Demands for commercial sex have created a growing market of sex tourism and human trafficking in the United States, with an estimated 100,000 to 300,000 U.S. children at risk of becoming victims of sexual exploitation, according to a new report.
“DEMAND” is both a video documentary and comprehensive report on a 12-month investigation conducted by Shared Hope International (SHI). Based in Vancouver, Wash., SHI is a nonprofit organization that compiled the information in an effort to understand and bring an end to human trafficking.
Atlanta, Las Vegas and Washington, D.C., were chosen for study in the United States because of their high tourism draw and population of troubled teens, which make them ideal destinations for sex tourists.
“U.S. citizens and legal permanent residents under the age of 18 are increasingly being recruited into the commercial sex markets,” the report says. Runaway children and underage American women are among the most common victims of human trafficking.
“People talk about how awful it is that in a place like Nepal, or in Thailand, you can have a people or a country who can allow their children to be sold, but the reality is it’s no different in Washington, D.C.,” says Derek Ellerman, co-founder of the Polaris Project, an organization that serves both U.S. and foreign victims of human trafficking through crisis hotlines, housing and legislation, in the documentary.
The report also focuses on the market aspects of the “multi-billion dollar industry,” specifically the society that generates such high volumes of buyers of commercial sex.
“As the culture continues to normalize sexual images and activities, the markets grow,” the study says. “The sexualized popular culture … reduces the moral barriers to accessing commercial sex.”
Advertisements, television and music, along with video games that “[glamorize] pimping and prostitution,” seem to be the culprits, quickly expanding an already large industry, the study says.
The United States, the report says, presents a unique challenge to those combating the sex slave industry: Most Americans are wired.
“With nearly 70 percent of Americans accessing the Internet, the accessibility to commercial sex markets on the Internet is staggering,” the report said. The Web facilitates arrangements for prostitution.
A variety of government agencies and nongovernmental organizations (NGOs) have dedicated themselves to creating legislation that assists victims and increases enforcement.
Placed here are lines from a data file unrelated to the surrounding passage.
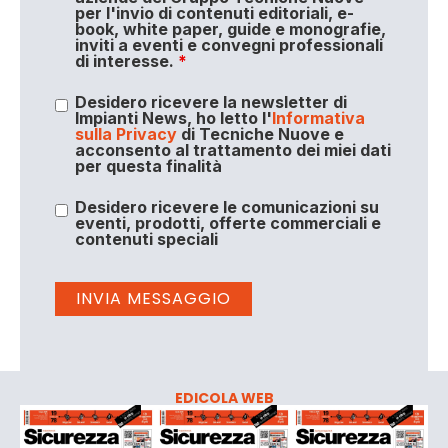
per l'invio di contenuti editoriali, e-
book, white paper, guide e monografie,
inviti a eventi e convegni professionali
di interesse.
*
Desidero ricevere la newsletter di
Impianti News, ho letto l'
Informativa
sulla Privacy
di Tecniche Nuove e
acconsento al trattamento dei miei dati
per questa finalità
Desidero ricevere le comunicazioni su
eventi, prodotti, offerte commerciali e
contenuti speciali
EDICOLA WEB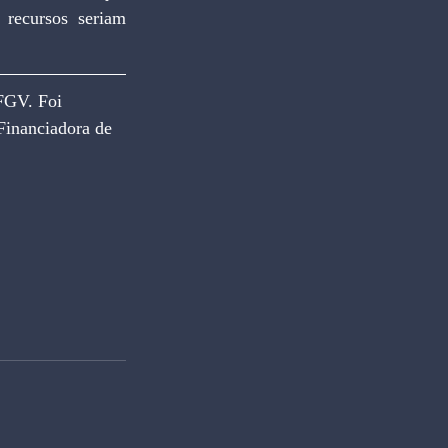
recursos seriam 
FGV. Foi 
Financiadora de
One of those laws is the federal Trafficking Victims Protection Act. The FBI, in conjunction with the National Center for Missing & Exploited Children, has also created the Innocence Lost Task Forces to infiltrate and apprehend traffickers.
But there is still a need for shelters for recovering victims.
SHI’s commitment to reducing the number of victims who are pulled into human trafficking focuses on one area: demand.
“Too often, police enforcement has focused on the prostitute, with practically no attention given at all to prosecuting the traffickers and so-called customers,” said Barrett Duke, vice president of public policy for the Ethics & Religious Liberty Commission. “As long as demand exists, there will be unscrupulous people who will be willing to traffic human beings to meet it.”
Awareness is one way SHI hopes to decrease the demand, by revealing the tragedy behind the market. “If there were no buyers, there would be no sellers, and there would be no victims,” the documentary says.